Correctly sizing an electric motor for a hydraulic power unit is a straightforward procedure. And if load pressure and flow remain fairly constant, determining the power requirement is relatively simple by using the familiar equation:

hp = (q × p) ÷ (1714 × EM)

q is flow, gpm (and accounts for the pump's volumetric efficiency)
p is system pressure at full load, psi, and
EM is the pump's mechanical efficiency

For example, assume an application requires a flow of 13.7 gpm at a maximum pressure of 2000 psi, and with a pump efficiency of 0.80. From the equation above:

hp = (13.7 × 2000) ÷ (1714 × 0.80) = 20 hp.

It may seem that an internal-combustion engine as the prime mover would have the same power rating as an electric motor. However, the general rule of thumb is to specify an internal-combustion engine with a power rating 2½ times that of an equivalent electric motor. This is due to the fact that internal combustion engines have different torque-speed relationships than electric motors do. Examining the different torque characteristics will provide the understanding to make a choice based on solid reasoning — rather than putting faith in a rule of thumb.

Pump torque requirements

 Power, of course, is the combination of torque and rotational speed. A pump's torque requirement is the main factor that determines whether a motor or engine is suitable for an application. Speed is less critical, because if a pump runs slowly, it will still pump fluid. However, if the prime mover does not develop enough torque to drive the pump, the pump will not produce any output flow.

To determine the torque required by a hydraulic pump, use the following equation:

T = (p × D) ÷ (6.28 × 12 x EM)

T is torque, lb-ft, and
D is displacement, in.3/revolution

Pump displacement is provided in manufacturer's literature. Continuing with the example introduced at left, if the pump has a displacement of 1.75 in.3/rev., required torque is calculated as follows:

T = (2000 × 1.75) ÷ (75.36 x 0.80)
T = 58 lb-ft

Torque can also be calculated using the familiar horsepower equation:

hp = T × (n ÷ 5250)

n is shaft speed, rpm.

Substituting values from the example:

20 = T × (1800 ÷ 5250)

T = 58 lb-ft.

Electric motor torque signature

To understand the differences in power characteristics between an electric motor and internal-combustion engine, we'll first examine characteristics of a standard 3-phase electric motor. Figure 2 shows the torque-speed relationship of a 20 hp, 1800 rpm, NEMA Design B motor. Upon receiving power, the motor develops an initial, locked-rotor torque, and the rotor turns. As the rotor accelerates, torque decreases slightly, then begins to increase as the rotor accelerates beyond about 400 rpm. This dip in the torque curve generally is referred to as the pull-up torque. Torque eventually reaches a maximum value at around 1500 rpm, which is the motor's break-down torque. As rotor speed increases beyond this point, torque applied to the rotor decreases sharply. This is know as the running torque, which becomes the full-load torque when the motor is running at its rated full-load speed — usually 1725 or 1750 rpm.

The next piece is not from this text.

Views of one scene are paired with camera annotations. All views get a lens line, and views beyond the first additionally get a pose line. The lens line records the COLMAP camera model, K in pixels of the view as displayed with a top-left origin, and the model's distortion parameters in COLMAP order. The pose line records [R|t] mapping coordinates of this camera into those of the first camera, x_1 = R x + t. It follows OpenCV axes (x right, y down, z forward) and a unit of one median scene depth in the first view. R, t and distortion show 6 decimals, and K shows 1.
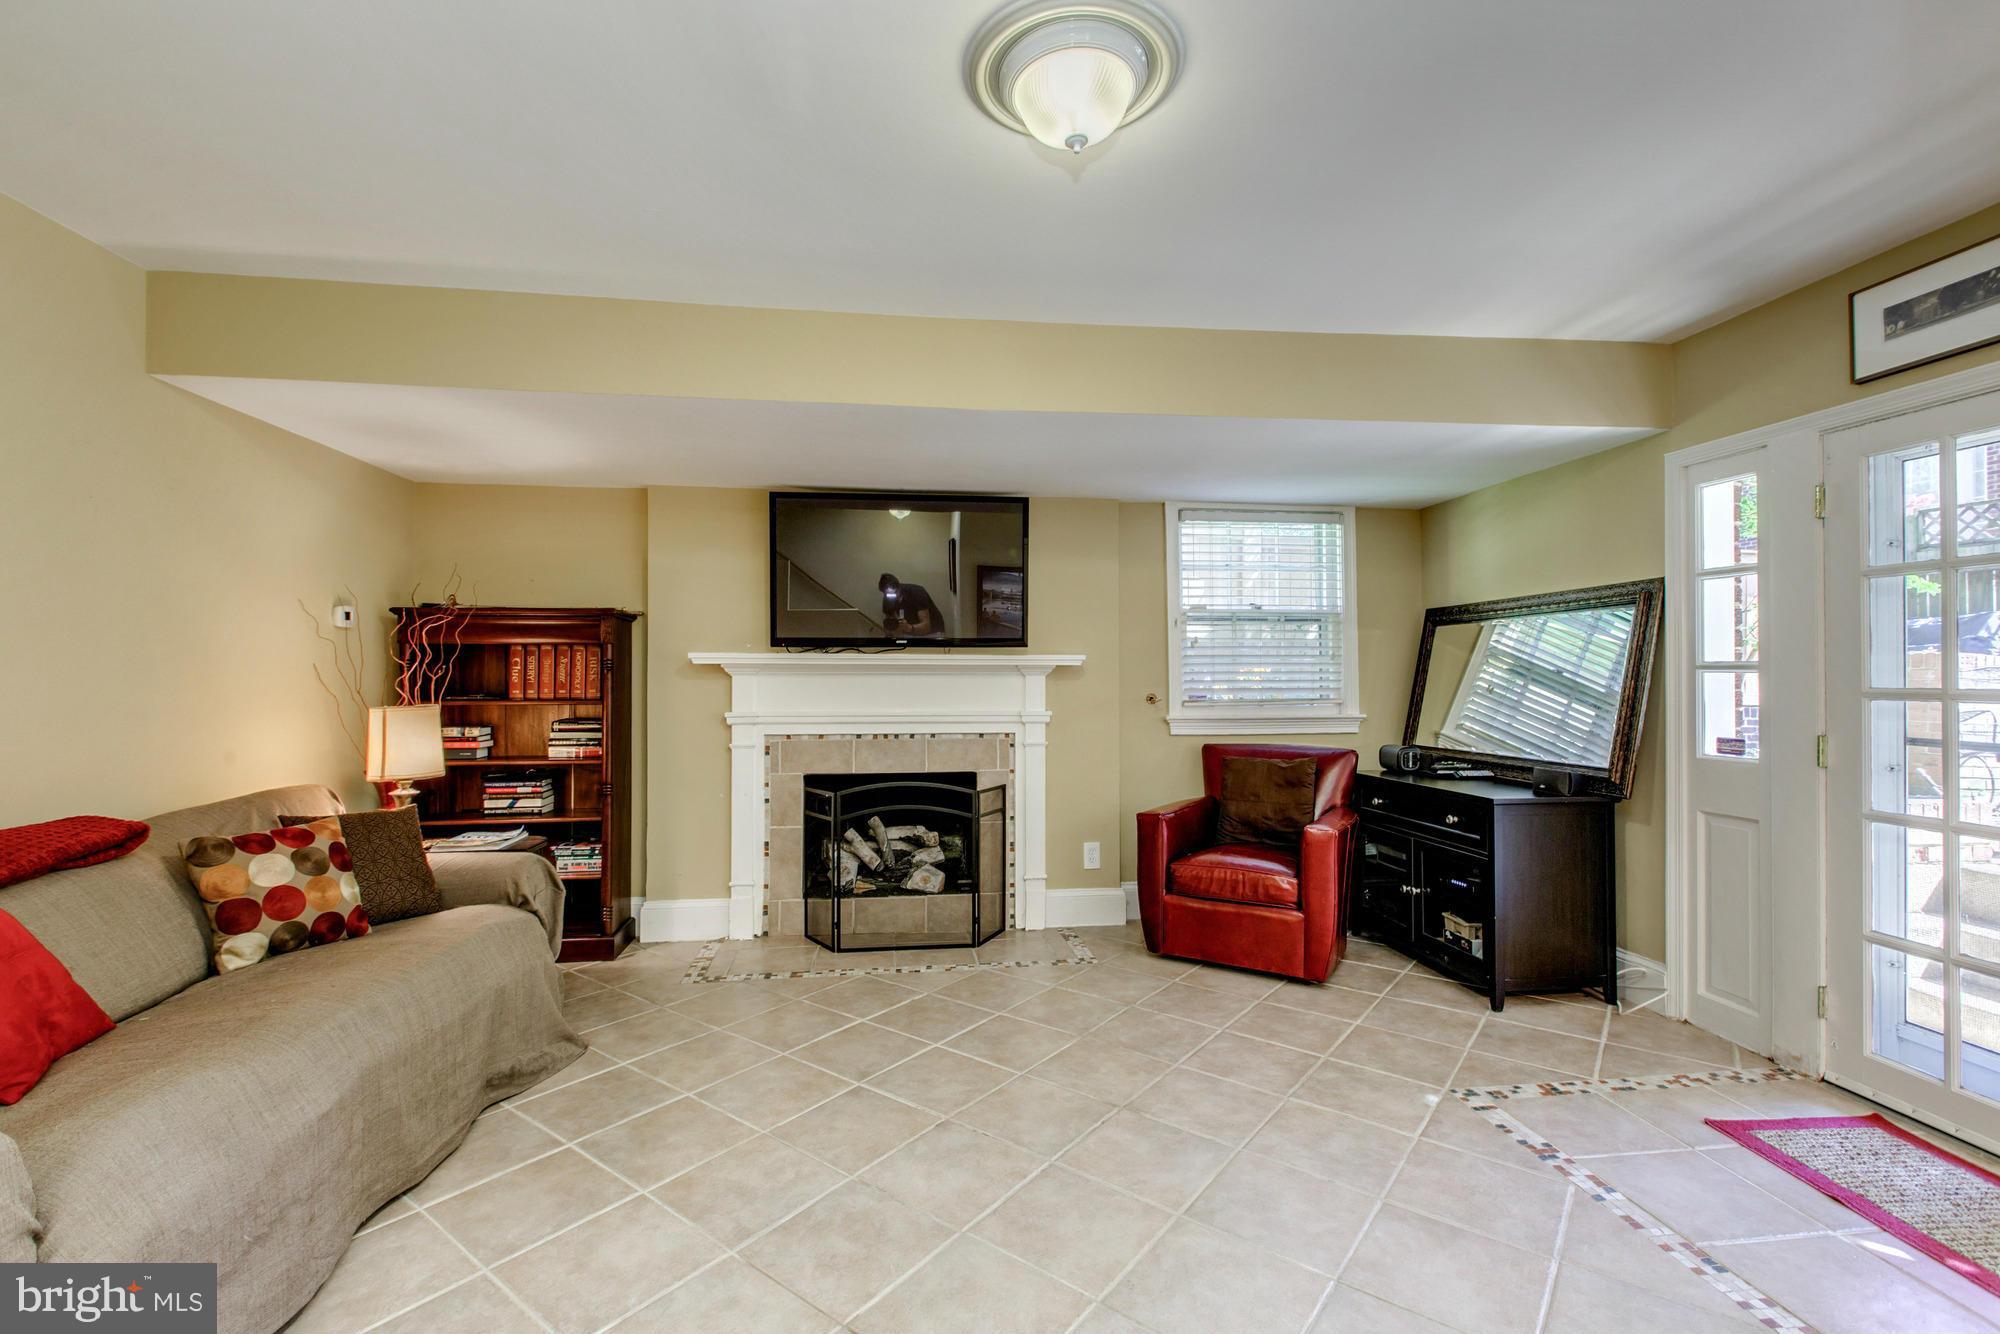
lens RADIAL K [[887.3, 0, 1000.3], [0, 887.3, 668.8], [0, 0, 1]] dist [0.002433, -0.000563]
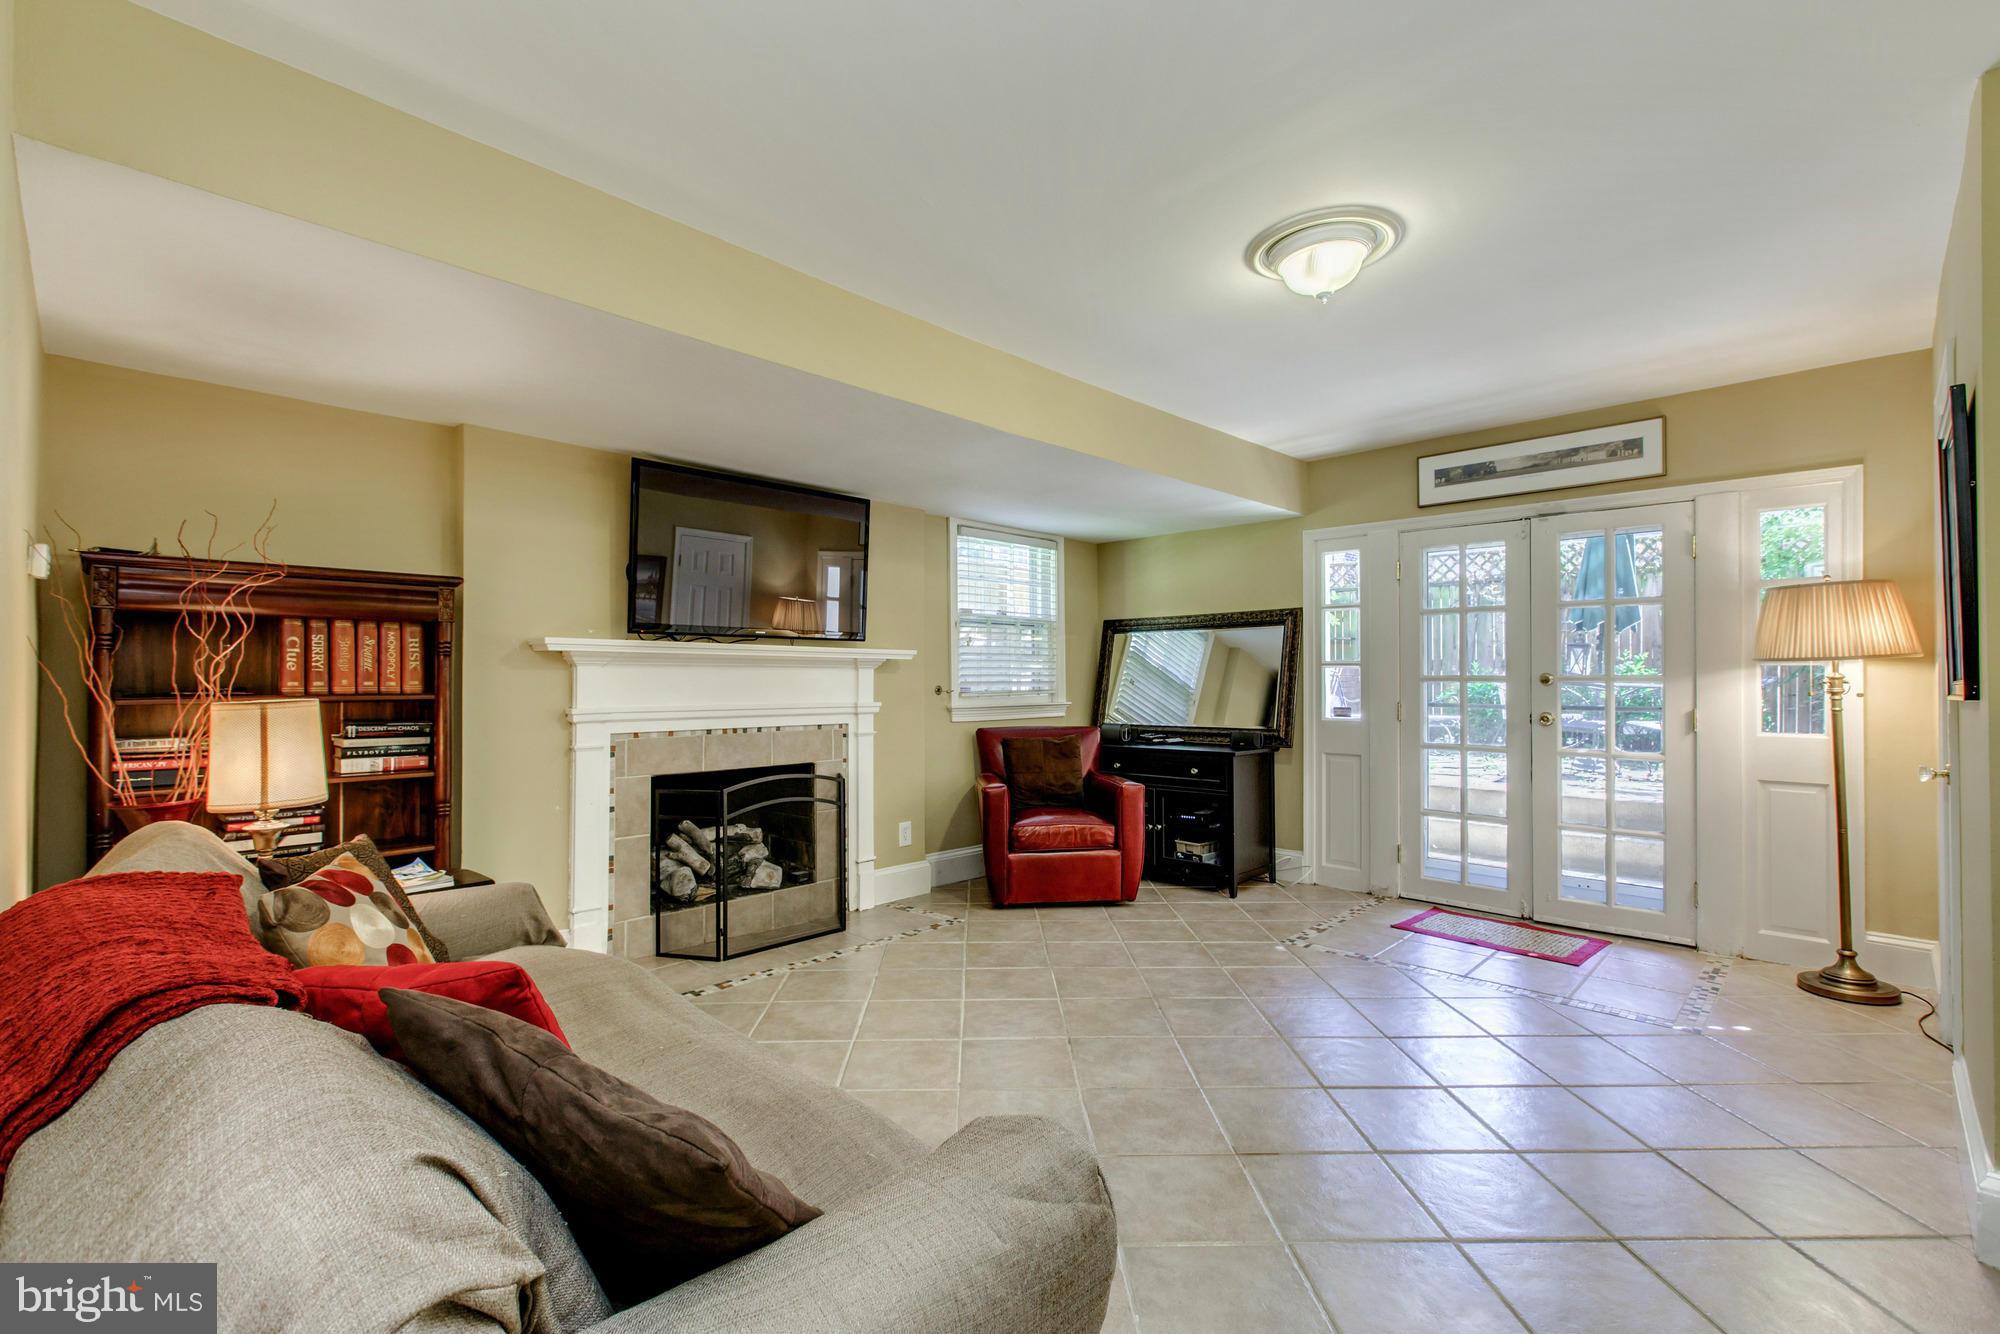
lens RADIAL K [[887.3, 0, 1001.9], [0, 887.3, 668.4], [0, 0, 1]] dist [0.002433, -0.000563]
pose [[0.777003, 0.008117, 0.629445, -0.520094], [-0.005030, 0.999965, -0.006686, 0.014454], [-0.629477, 0.002029, 0.777016, 0.080692]]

The torque-speed curve for a 3600-rpm motor would look almost identical to that of the 1800-rpm motor. The difference would be that speed values would be doubled and torque values would be halved.

Common practice is to ensure that torque required from the motor will always be less than breakdown torque. Applying torque equal to or greater than breakdown torque will cause the motor's speed to drop suddenly and severely, which will tend to stall the motor and most likely burn it out. If the motor is already running, it is possible to momentarily load a motor to near its breakdown torque. But for simplicity of discussion, assume the electric motor is selected based on full-load torque.

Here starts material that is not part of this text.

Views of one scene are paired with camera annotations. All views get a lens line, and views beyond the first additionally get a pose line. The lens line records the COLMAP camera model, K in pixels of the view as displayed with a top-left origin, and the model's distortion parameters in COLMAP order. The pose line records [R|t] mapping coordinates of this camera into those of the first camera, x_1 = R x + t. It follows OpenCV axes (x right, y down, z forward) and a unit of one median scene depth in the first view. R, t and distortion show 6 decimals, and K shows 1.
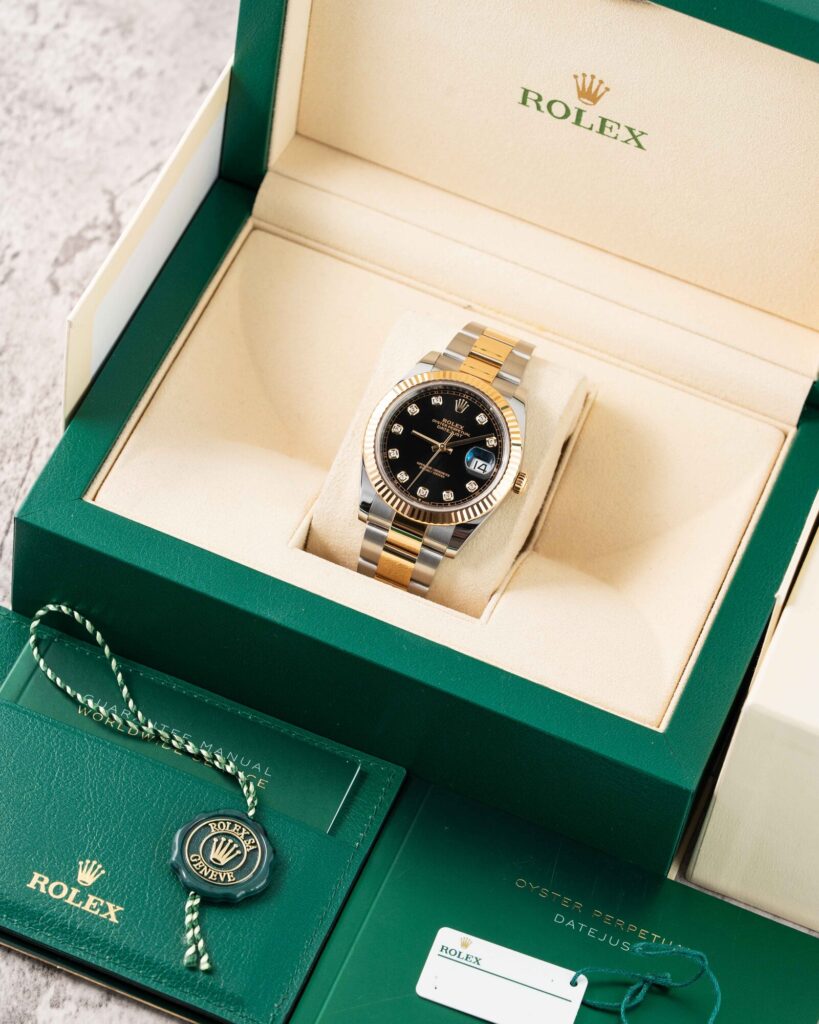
lens RADIAL K [[4048.6, 0, 409.5], [0, 4048.6, 512.0], [0, 0, 1]] dist [-0.007018, -0.138560]
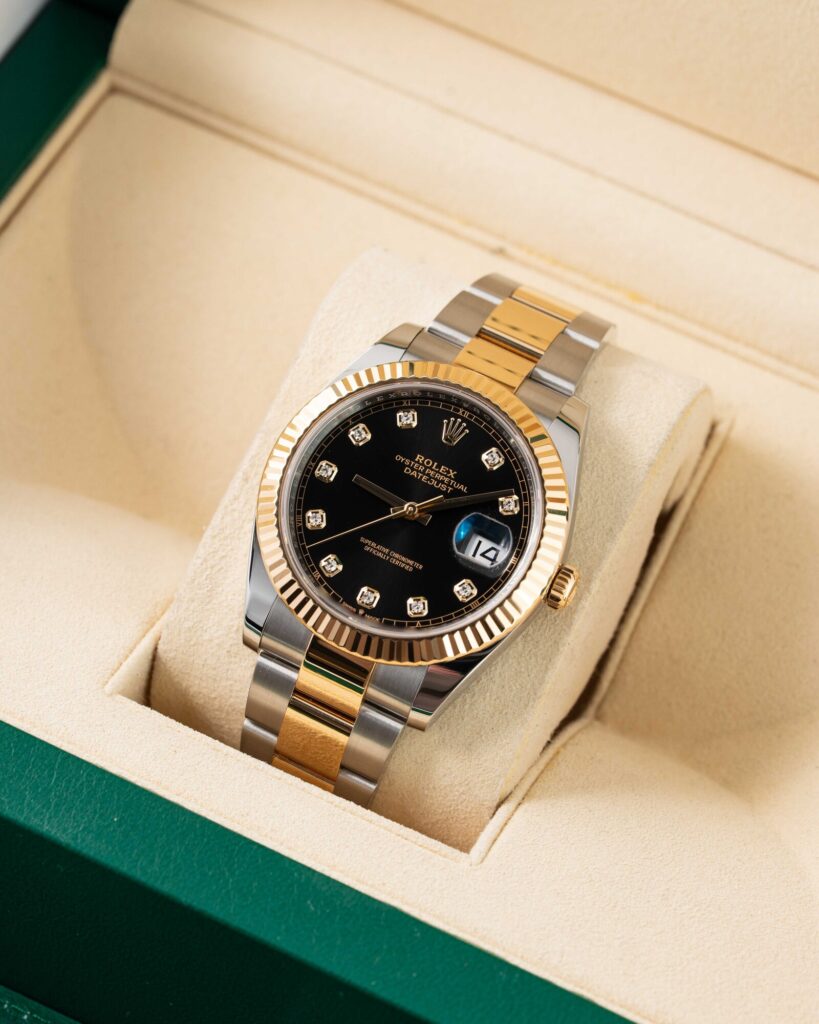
lens RADIAL K [[4048.6, 0, 409.5], [0, 4048.6, 512.0], [0, 0, 1]] dist [-0.007018, -0.138560]
pose [[0.996313, 0.045130, -0.072967, 0.044700], [-0.046672, 0.998719, -0.019569, -0.005851], [0.071991, 0.022902, 0.997142, 0.491127]]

Note that Figure 2 shows a temporary large torque excess that can provide additional muscle to drive the hydraulic pump through momentary load increases. These types of electric motors also can be run indefinitely at their rated hp plus an additional percentage based on their service factor — generally 1.15 to 1.25 (at altitudes to 3300 ft).

Catalog ratings for electric motors list their usable power at a rated speed. If the load increases, motor speed will decrease and torque will increase to a value higher than full-load torque (but less than break-down torque). So when operating the pump at 1800 rpm, the electric motor has more than enough torque in reserve to drive the pump.